After some time bumming around the city, Pixote and his friends go to a club for another drug deal. While there, Pixote finds the showgirl that took their drugs and stabs her.
They become pimps for the prostitute Sueli who is definitely past her prime and is possibly ill from a botched abortion. The group conspires to rob her johns, but when Lilica’s lover Dito falls for Sueli, Lillica leaves. The robbery scheme fails when an American john fights back (because he apparently does not understand Portuguese) so they have to shoot him. In the ensuing fight, Pixote accidentally shoots and kills Dito as well.
Pixote tries to gain comfort from Sueli, treating her as a mother figure, but she rejects him. He leaves and is seen walking down a railway line, gun in hand, away from the camera, his figure disappearing in the distance, out of the film’s view.
Film critic Roger Ebert, who writes for the Chicago Sun-Times, considers the film a classic, and wrote, “Pixote stands alone in Babenco’s work, a rough, unblinking look at lives no human being should be required to lead. And the eyes of Fernando Ramos da Silva, his doomed young actor, regard us from the screen not in hurt, not in accusation, not in regret — but simply in acceptance of a desolate daily reality.”

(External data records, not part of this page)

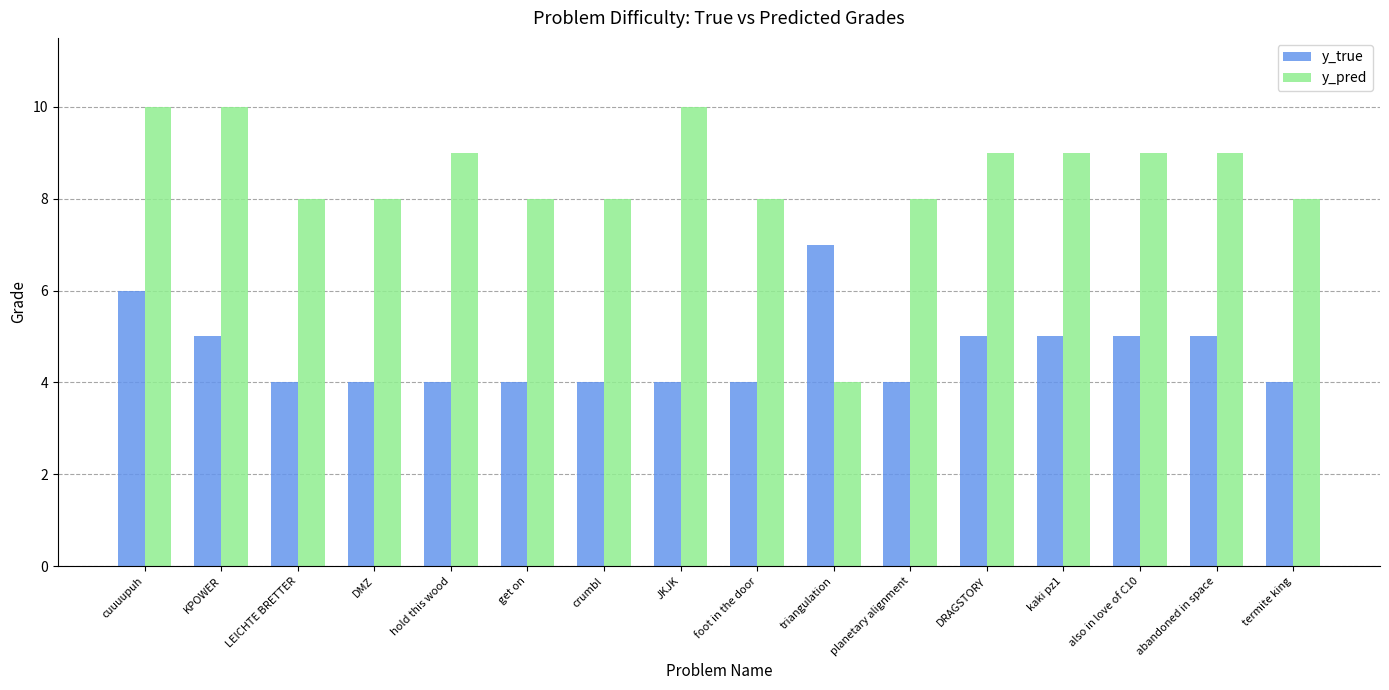

Which series has the largest total across all categories?

y_pred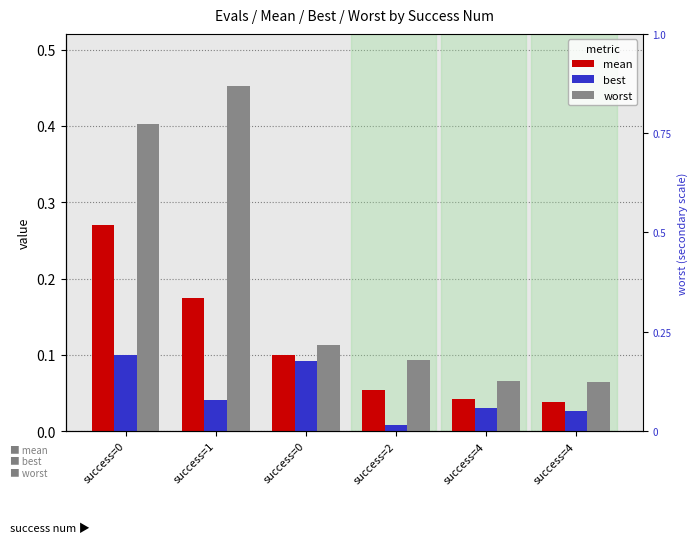

Are the bars grouped side by side (vs. stacked)?

Yes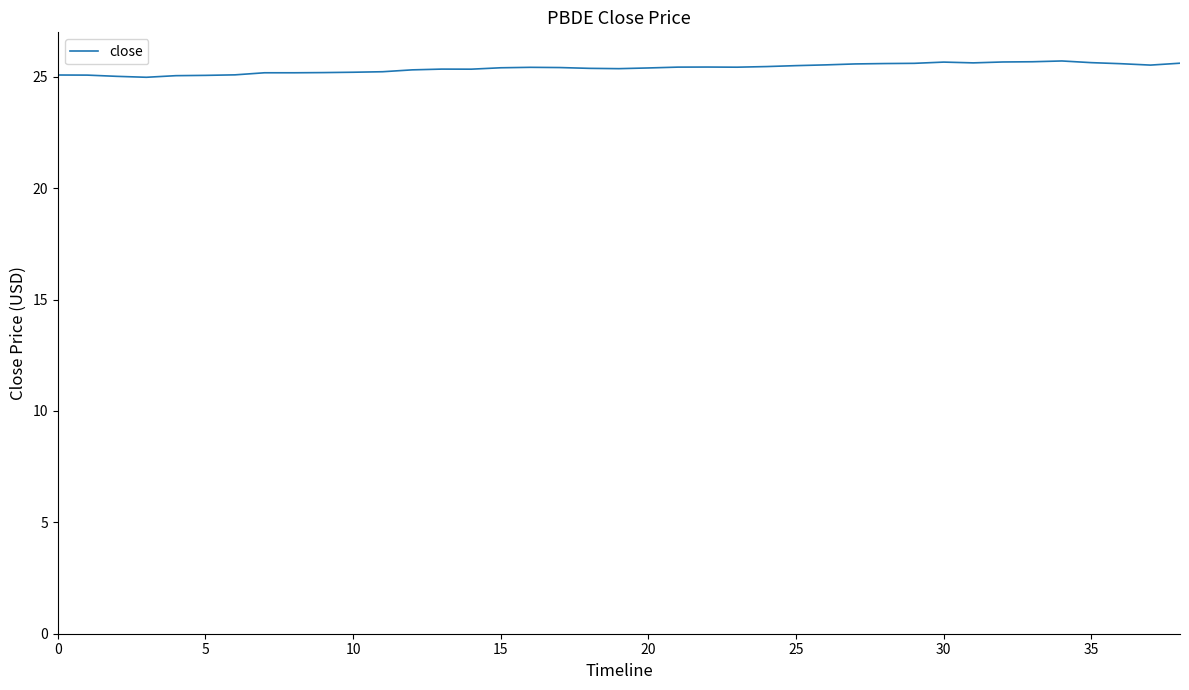

What is the minimum value shown in the chart?

25.0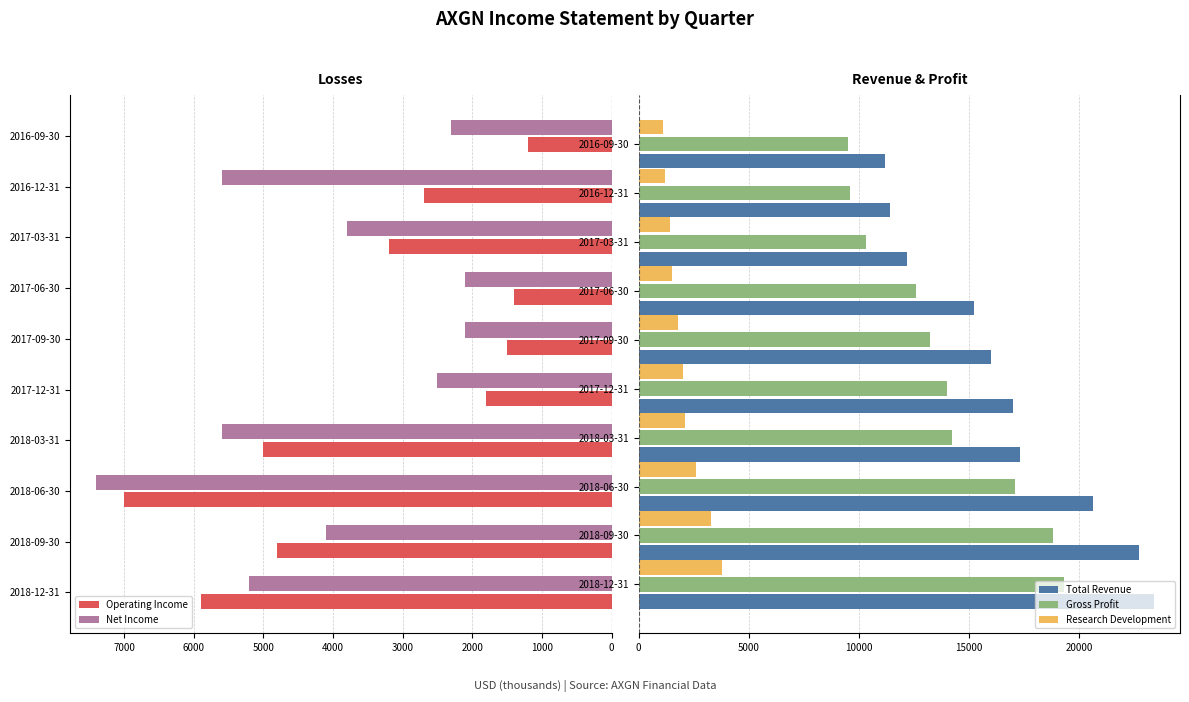

Reading right to left, list all the values displayed in this chart.

Operating Income: 1200	2700	3200	1400	1500	1800	5000	7000	4800	5900
Net Income: 2300	5600	3800	2100	2100	2500	5600	7400	4100	5200
Total Revenue: 11200	11400	12200	15200	16000	17000	17300	20600	22700	23400
Gross Profit: 9500	9600	10300	12600	13200	14000	14200	17100	18800	19300
Research Development: 1100	1200	1400	1500	1800	2000	2100	2600	3300	3800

Critic Pauline Kael was impressed by its raw, documentary-like quality, and a certain poetic realism. She wrote, “Babenco’s imagery is realistic, but his point of view is shockingly lyrical. South American writers, such as Gabriel Garcia Marquez, seem to be in perfect, poetic control of madness, and Babenco has some of this gift, too. South American artists have to have it, in order to express the texture of everyday insanity.”
The New York Times film critic, Vincent Canby, liked the neo-realist acting and direction of the drama, and wrote, “[Pixote], the third feature film by the Argentine-born Brazilian director Hector Babenco, is a finely made, uncompromisingly grim movie about the street boys of São Paulo, in particular about Pixote – which, according to the program, translates roughly as Peewee…The performances are almost too good to be true, but Mr. Da Silva and Miss Pera are splendid. Pixote is not for the weak of stomach. A lot of the details are tough to take, but it is neither exploitative nor pretentious. Mr. Babenco shows us rock-bottom, and because he is an artist, he makes us believe it as well all of the possibilities that have been lost.”